Now Roberto had only to imagine, the triumphant Father Caspar explained, what would happen when the windlass lowered the bell into the sea.

"What happens is that the passenger drowns," Roberto concluded, as anyone would have. And Father Caspar accused him of knowing very little about the "equilibrium of liquors."

"You may possibly think that the Void exists somewhere, as those ornaments of the Synagogue of Satan may have told you when you in Paris spent all your time with them. But you will perhaps admit that in the bell there is not the Void but air. And when you have a bell full of air lowered into the water, the water does not enter. Either it, or air."

That was true, Roberto admitted. And no matter how deep the sea was, a man could walk without any water entering, at least until the passenger, with his breathing, had not consumed all the air, transformed it into vapor (as you see when you breathe on a mirror) which, being less dense than water, would yield space to it—definitive proof, Father Caspar commented, exultant, that Nature has a horror of the Void. But with a bell of that size, the passenger could count on at least thirty minutes' respiration, he calculated. The shore seemed very far away, if it were to be reached by swimming, but, walking, it would be a stroll, because almost at the halfway point between ship and shore lay the coral barrier—where the boat had not been able to follow a direct course but instead made a wider curve beyond the promontory. And in certain stretches the coral was at the water's surface. If the expedition were begun in a period of reflux, the walking to be done underwater would be further reduced. It would suffice to reach that emergent land, and as soon as the occupant climbed up, even moving only one foot, the bell would again fill with fresh air.

But how could anyone walk on the sea bed, which must bristle with dangers, and how could he climb up on the barrier, which was composed of sharp stones and corals still sharper? And, further, how would the bell descend without capsizing in the water, or without being thrust up, for the same reasons that a diver returns to the surface?

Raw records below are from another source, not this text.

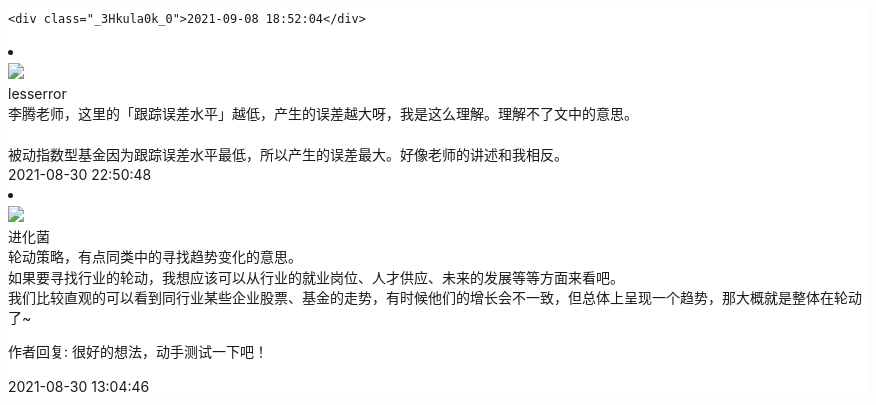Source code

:     <div class="_3Hkula0k_0">2021-09-08 18:52:04</div>
  </div>
</div>
</div>
</li>
<li>
<div class="_2sjJGcOH_0"><img src="https://static001.geekbang.org/account/avatar/00/14/9d/a4/e481ae48.jpg"
  class="_3FLYR4bF_0">
<div class="_36ChpWj4_0">
  <div class="_2zFoi7sd_0"><span>lesserror</span>
  </div>
  <div class="_2_QraFYR_0">李腾老师，这里的「跟踪误差水平」越低，产生的误差越大呀，我是这么理解。理解不了文中的意思。<br><br>被动指数型基金因为跟踪误差水平最低，所以产生的误差最大。好像老师的讲述和我相反。</div>
  <div class="_10o3OAxT_0">
    
  </div>
  <div class="_3klNVc4Z_0">
    <div class="_3Hkula0k_0">2021-08-30 22:50:48</div>
  </div>
</div>
</div>
</li>
<li>
<div class="_2sjJGcOH_0"><img src="https://static001.geekbang.org/account/avatar/00/13/7b/bd/ccb37425.jpg"
  class="_3FLYR4bF_0">
<div class="_36ChpWj4_0">
  <div class="_2zFoi7sd_0"><span>进化菌</span>
  </div>
  <div class="_2_QraFYR_0">轮动策略，有点同类中的寻找趋势变化的意思。<br>如果要寻找行业的轮动，我想应该可以从行业的就业岗位、人才供应、未来的发展等等方面来看吧。<br>我们比较直观的可以看到同行业某些企业股票、基金的走势，有时候他们的增长会不一致，但总体上呈现一个趋势，那大概就是整体在轮动了~</div>
  <div class="_10o3OAxT_0">
    <p class="_3KxQPN3V_0">作者回复: 很好的想法，动手测试一下吧！</p>
  </div>
  <div class="_3klNVc4Z_0">
    <div class="_3Hkula0k_0">2021-08-30 13:04:46</div>
  </div>
</div>
</div>
</li>
</ul>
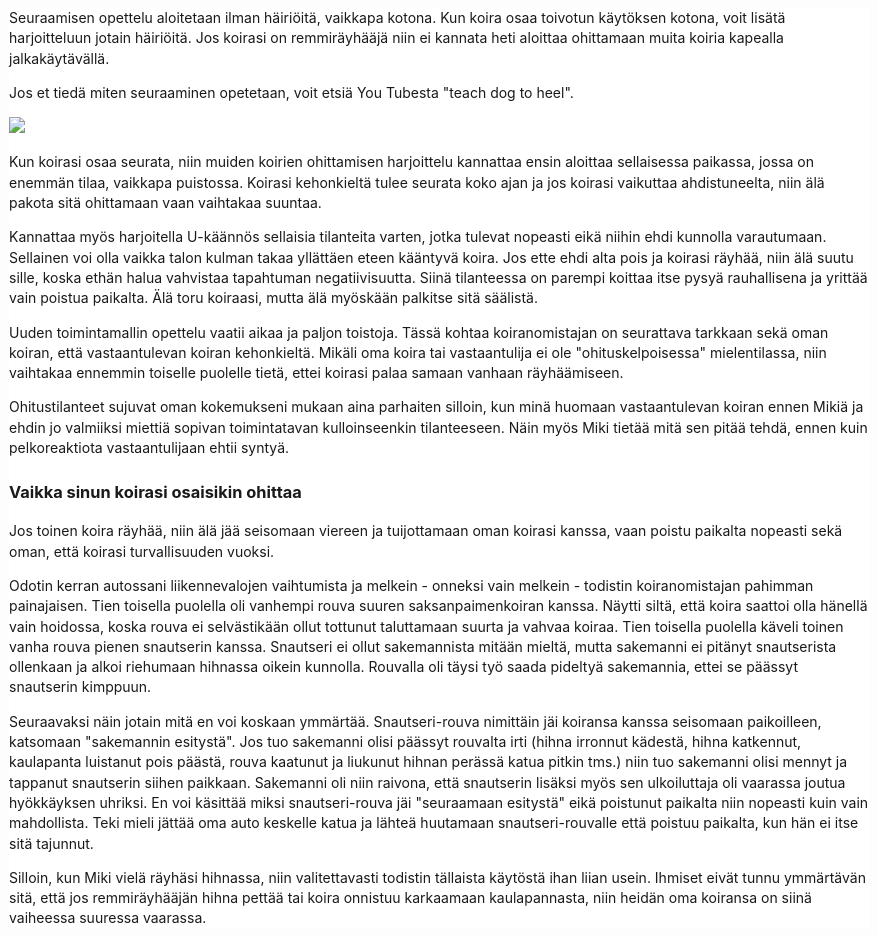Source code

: Seuraamisen opettelu aloitetaan ilman häiriöitä, vaikkapa kotona. Kun koira osaa toivotun käytöksen kotona, voit lisätä harjoitteluun jotain häiriöitä. Jos koirasi on remmiräyhääjä niin ei kannata heti aloittaa ohittamaan muita koiria kapealla jalkakäytävällä.

Jos et tiedä miten seuraaminen opetetaan, voit etsiä You Tubesta "teach dog to heel".

![](https://b2.minimuutti.com/file/minimuutti-com/blogi/DSC25924_-800px.jpg)

Kun koirasi osaa seurata, niin muiden koirien ohittamisen harjoittelu kannattaa ensin aloittaa sellaisessa paikassa, jossa on enemmän tilaa, vaikkapa puistossa. Koirasi kehonkieltä tulee seurata koko ajan ja jos koirasi vaikuttaa ahdistuneelta, niin älä pakota sitä ohittamaan vaan vaihtakaa suuntaa.

Kannattaa myös harjoitella U-käännös sellaisia tilanteita varten, jotka tulevat nopeasti eikä niihin ehdi kunnolla varautumaan. Sellainen voi olla vaikka talon kulman takaa yllättäen eteen kääntyvä koira. Jos ette ehdi alta pois ja koirasi räyhää, niin älä suutu sille, koska ethän halua vahvistaa tapahtuman negatiivisuutta. Siinä tilanteessa on parempi koittaa itse pysyä rauhallisena ja yrittää vain poistua paikalta. Älä toru koiraasi, mutta älä myöskään palkitse sitä säälistä.

Uuden toimintamallin opettelu vaatii aikaa ja paljon toistoja. Tässä kohtaa koiranomistajan on seurattava tarkkaan sekä oman koiran, että vastaantulevan koiran kehonkieltä. Mikäli oma koira tai vastaantulija ei ole "ohituskelpoisessa" mielentilassa, niin vaihtakaa ennemmin toiselle puolelle tietä, ettei koirasi palaa samaan vanhaan räyhäämiseen.

Ohitustilanteet sujuvat oman kokemukseni mukaan aina parhaiten silloin, kun minä huomaan vastaantulevan koiran ennen Mikiä ja ehdin jo valmiiksi miettiä sopivan toimintatavan kulloinseenkin tilanteeseen. Näin myös Miki tietää mitä sen pitää tehdä, ennen kuin pelkoreaktiota vastaantulijaan ehtii syntyä.


### Vaikka sinun koirasi osaisikin ohittaa

Jos toinen koira räyhää, niin älä jää seisomaan viereen ja tuijottamaan oman koirasi kanssa, vaan poistu paikalta nopeasti sekä oman, että koirasi turvallisuuden vuoksi.

Odotin kerran autossani liikennevalojen vaihtumista ja melkein - onneksi vain melkein - todistin koiranomistajan pahimman painajaisen. Tien toisella puolella oli vanhempi rouva suuren saksanpaimenkoiran kanssa. Näytti siltä, että koira saattoi olla hänellä vain hoidossa, koska rouva ei selvästikään ollut tottunut taluttamaan suurta ja vahvaa koiraa. Tien toisella puolella käveli toinen vanha rouva pienen snautserin kanssa. Snautseri ei ollut sakemannista mitään mieltä, mutta sakemanni ei pitänyt snautserista ollenkaan ja alkoi riehumaan hihnassa oikein kunnolla. Rouvalla oli täysi työ saada pideltyä sakemannia, ettei se päässyt snautserin kimppuun.

Seuraavaksi näin jotain mitä en voi koskaan ymmärtää. Snautseri-rouva nimittäin jäi koiransa kanssa seisomaan paikoilleen, katsomaan "sakemannin esitystä". Jos tuo sakemanni olisi päässyt rouvalta irti (hihna irronnut kädestä, hihna katkennut, kaulapanta luistanut pois päästä, rouva kaatunut ja liukunut hihnan perässä katua pitkin tms.) niin tuo sakemanni olisi mennyt ja tappanut snautserin siihen paikkaan. Sakemanni oli niin raivona, että snautserin lisäksi myös sen ulkoiluttaja oli vaarassa joutua hyökkäyksen uhriksi. En voi käsittää miksi snautseri-rouva jäi "seuraamaan esitystä" eikä poistunut paikalta niin nopeasti kuin vain mahdollista. Teki mieli jättää oma auto keskelle katua ja lähteä huutamaan snautseri-rouvalle että poistuu paikalta, kun hän ei itse sitä tajunnut. 

Silloin, kun Miki vielä räyhäsi hihnassa, niin valitettavasti todistin tällaista käytöstä ihan liian usein. Ihmiset eivät tunnu ymmärtävän sitä, että jos remmiräyhääjän hihna pettää tai koira onnistuu karkaamaan kaulapannasta, niin heidän oma koiransa on siinä vaiheessa suuressa vaarassa.
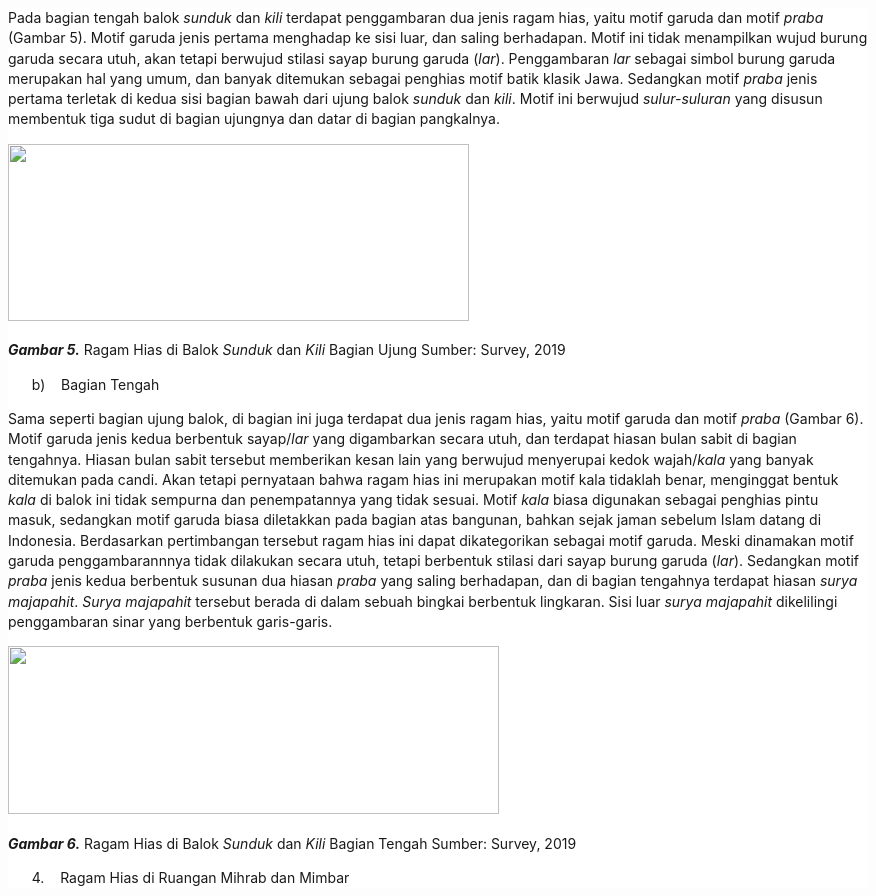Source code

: <p><span class="font6">Pada bagian tengah balok </span><span class="font6" style="font-style:italic;">sunduk</span><span class="font6"> dan </span><span class="font6" style="font-style:italic;">kili</span><span class="font6"> terdapat penggambaran dua jenis ragam hias, yaitu motif garuda dan motif </span><span class="font6" style="font-style:italic;">praba</span><span class="font6"> (Gambar 5). Motif garuda jenis pertama menghadap ke sisi luar, dan saling berhadapan. Motif ini tidak menampilkan wujud burung garuda secara utuh, akan tetapi berwujud stilasi sayap burung garuda (</span><span class="font6" style="font-style:italic;">lar</span><span class="font6">). Penggambaran </span><span class="font6" style="font-style:italic;">lar</span><span class="font6"> sebagai simbol burung garuda merupakan hal yang umum, dan banyak ditemukan sebagai penghias motif batik klasik Jawa. Sedangkan motif </span><span class="font6" style="font-style:italic;">praba</span><span class="font6"> jenis pertama terletak di kedua sisi bagian bawah dari ujung balok </span><span class="font6" style="font-style:italic;">sunduk</span><span class="font6"> dan </span><span class="font6" style="font-style:italic;">kili</span><span class="font6">. Motif ini berwujud </span><span class="font6" style="font-style:italic;">sulur-suluran</span><span class="font6"> yang disusun membentuk tiga sudut di bagian ujungnya dan datar di bagian pangkalnya.</span></p><img src="https://jurnal.harianregional.com/media/59383-5.jpg" alt="" style="width:346pt;height:133pt;">
<p><span class="font2" style="font-weight:bold;font-style:italic;">Gambar 5.</span><span class="font2"> Ragam Hias di Balok </span><span class="font2" style="font-style:italic;">Sunduk</span><span class="font2"> dan </span><span class="font2" style="font-style:italic;">Kili</span><span class="font2"> Bagian Ujung </span><span class="font1">Sumber: Survey, 2019</span></p>
<ul style="list-style:none;"><li>
<p><span class="font6">b) &nbsp;&nbsp;&nbsp;Bagian Tengah</span></p></li></ul>
<p><span class="font6">Sama seperti bagian ujung balok, di bagian ini juga terdapat dua jenis ragam hias, yaitu motif garuda dan motif </span><span class="font6" style="font-style:italic;">praba</span><span class="font6"> (Gambar 6). Motif garuda jenis kedua berbentuk sayap/</span><span class="font6" style="font-style:italic;">lar </span><span class="font6">yang digambarkan secara utuh, dan terdapat hiasan bulan sabit di bagian tengahnya. Hiasan bulan sabit tersebut memberikan kesan lain yang berwujud menyerupai kedok wajah/</span><span class="font6" style="font-style:italic;">kala </span><span class="font6">yang banyak ditemukan pada candi. Akan tetapi pernyataan bahwa ragam hias ini merupakan motif kala tidaklah benar, menginggat bentuk </span><span class="font6" style="font-style:italic;">kala</span><span class="font6"> di balok ini tidak sempurna dan penempatannya yang tidak sesuai. Motif </span><span class="font6" style="font-style:italic;">kala</span><span class="font6"> biasa digunakan sebagai penghias pintu masuk, sedangkan motif garuda biasa diletakkan pada bagian atas bangunan, bahkan sejak jaman sebelum Islam datang di Indonesia. Berdasarkan pertimbangan tersebut ragam hias ini dapat dikategorikan sebagai motif garuda. Meski dinamakan motif garuda penggambarannnya tidak dilakukan secara utuh, tetapi berbentuk stilasi dari sayap burung garuda (</span><span class="font6" style="font-style:italic;">lar</span><span class="font6">). Sedangkan motif </span><span class="font6" style="font-style:italic;">praba</span><span class="font6"> jenis kedua berbentuk susunan dua hiasan </span><span class="font6" style="font-style:italic;">praba</span><span class="font6"> yang saling berhadapan, dan di bagian tengahnya terdapat hiasan </span><span class="font6" style="font-style:italic;">surya majapahit</span><span class="font6">. </span><span class="font6" style="font-style:italic;">Surya majapahit</span><span class="font6"> tersebut berada di dalam sebuah bingkai berbentuk lingkaran. Sisi luar </span><span class="font6" style="font-style:italic;">surya majapahit</span><span class="font6"> dikelilingi penggambaran sinar yang berbentuk garis-garis.</span></p><img src="https://jurnal.harianregional.com/media/59383-6.jpg" alt="" style="width:368pt;height:126pt;">
<p><span class="font2" style="font-weight:bold;font-style:italic;">Gambar 6.</span><span class="font2"> Ragam Hias di Balok </span><span class="font2" style="font-style:italic;">Sunduk</span><span class="font2"> dan </span><span class="font2" style="font-style:italic;">Kili</span><span class="font2"> Bagian Tengah </span><span class="font1">Sumber: Survey, 2019</span></p>
<ul style="list-style:none;"><li>
<p><span class="font6">4. &nbsp;&nbsp;&nbsp;Ragam Hias di Ruangan Mihrab dan Mimbar</span></p></li></ul>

With a shrewd smile Father Caspar said that Roberto had forgotten the most important objection: that the air-filled bell, pushed into the sea, would displace an amount of water equal to its mass, and this water would weigh far more than the body trying to penetrate it, to which therefore much opposing resistance would be offered. But in the bell there would also be many pounds of man, and, further, there were the metal buskins. And, with the look of someone who has thought of everything, he went and fetched from the inexhaustible soda a pair of boots with iron soles about five fingers thick, fastening at the knee. The iron would serve as ballast, and would also protect the feet of the explorer. They would slow his progress but spare him those concerns for the rough terrain that as a rule enforce a cautious tread.